From the government’s standpoint, their new law was the result of a number of stimuli. Overall, it was due to the economic recession, but compounding problems included the prolonged unemployment rate as well an insolvent unemployment trust fund plus a $4 billion debt to the federal government. Initially, the government of Michigan tried to raise unemployment taxes on businesses to help burden the unemployed, however this was not enough. The new law for cutting unemployment benefits will, in theory, help to increase both the long-run aggregate supply (LRAS) and the short-run aggregate supply (SRAS) in the market diagram for Michigan, thereby decreasing the natural unemployment rate and increasing real output. The SRAS will shift to the right or increase indirectly as a result of a change in people’s expectations.
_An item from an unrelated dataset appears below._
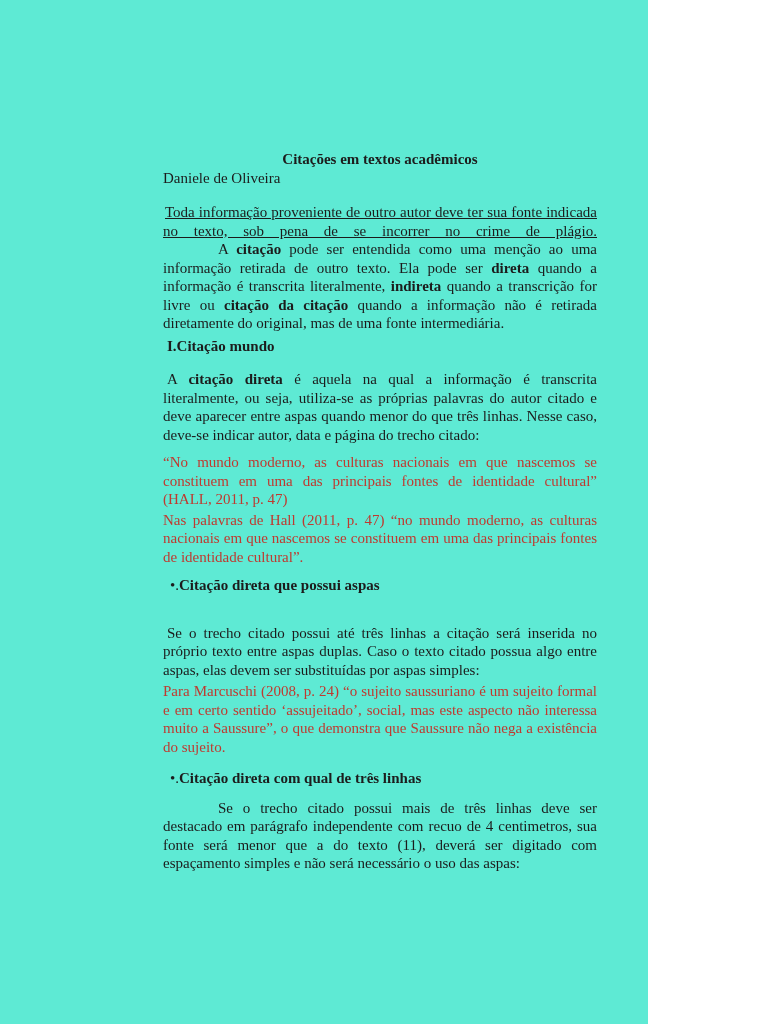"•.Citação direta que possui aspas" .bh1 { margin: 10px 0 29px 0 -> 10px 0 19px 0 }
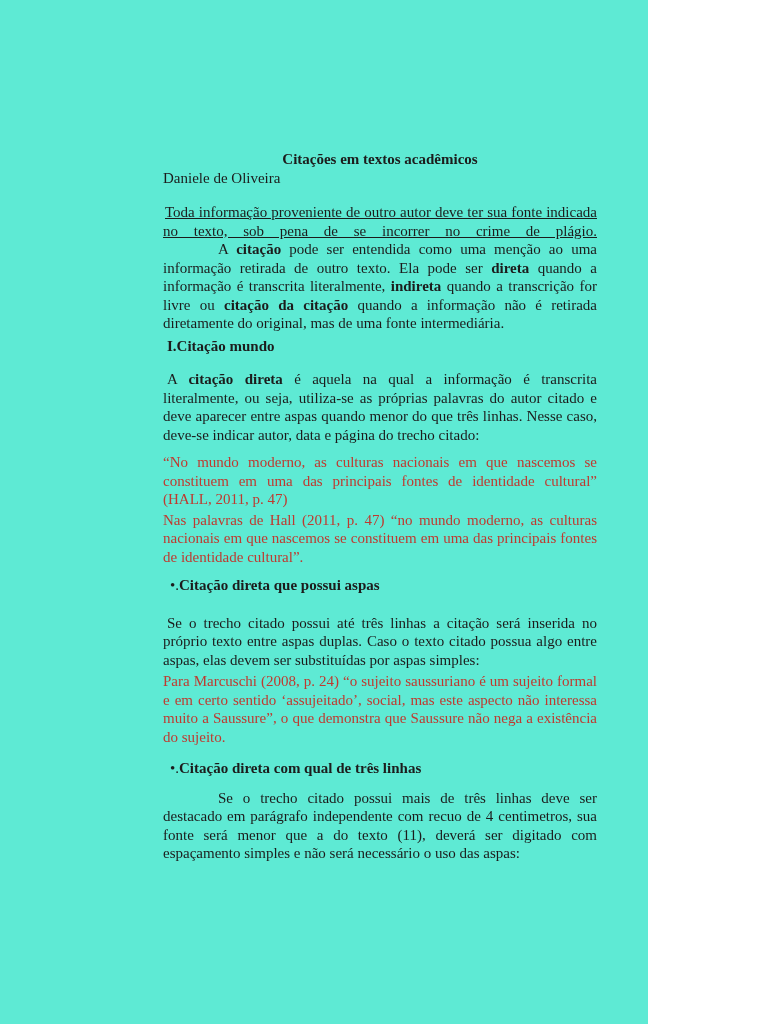"Citação direta com qual de" b { text: qual -> mais }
Originally, people who had lost their jobs due to the recession had expected to continue receiving unemployment benefits for 26 weeks, however with the reduction to 20 weeks, people will have an incentive to try and find a job. Producers seeing that there is a high demand for jobs in the market, can lower factor costs such as wage rates. People will still fill available jobs, even if it means a low pay, which in turn will increase production and shift SRAS to the right. This would move the original equilibrium that was on the left side of the LRAS due to the recession, back along the LRAS at full employment, and at a lower price level. In the long-run, the LRAS will shift and the natural unemployment rate will decrease as well because of an increase in the quantity of the labor force which is a factor of production. However, one major issue with this new law is the availability of jobs for the unemployed to fill. Currently, there are few available jobs and so even though this law might work in theory, the only way to make it more effective would be for governments to increase the number of available jobs. This might include government-funded projects.

The main stakeholders in this situation are the Michigan government, the producers, and the laborers. With the enactment of the unemployment benefits cut, in the long-run the Michigan government’s debt towards the federal government could slowly be paid back, while the state’s output could gradually increase and its natural unemployment rate could decrease. The producers in Michigan are greatly benefitted by the new law both in the long and short run. They are able to hire cheaper labor while decreasing factor of production costs, and thus increasing their output. Most affected by the new law however, would still be the unemployed laborers. In the short run, they might have an increased incentive to find a job, yet nevertheless if there are no jobs, then they can only either continue to live on unemployment benefits or move out of Michigan and seek employment elsewhere. In the long run, future unemployed would suffer, as they will get fewer benefits and will have to be quickly reemployed. Through this unemployment benefits cut, there is a chance that Michigan will be able to accomplish its goal of decreasing the unemployment rate and moving itself out of a recession. Other states are following in Michigan’s footsteps and taking similar measures to deal with their own high unemployment rate.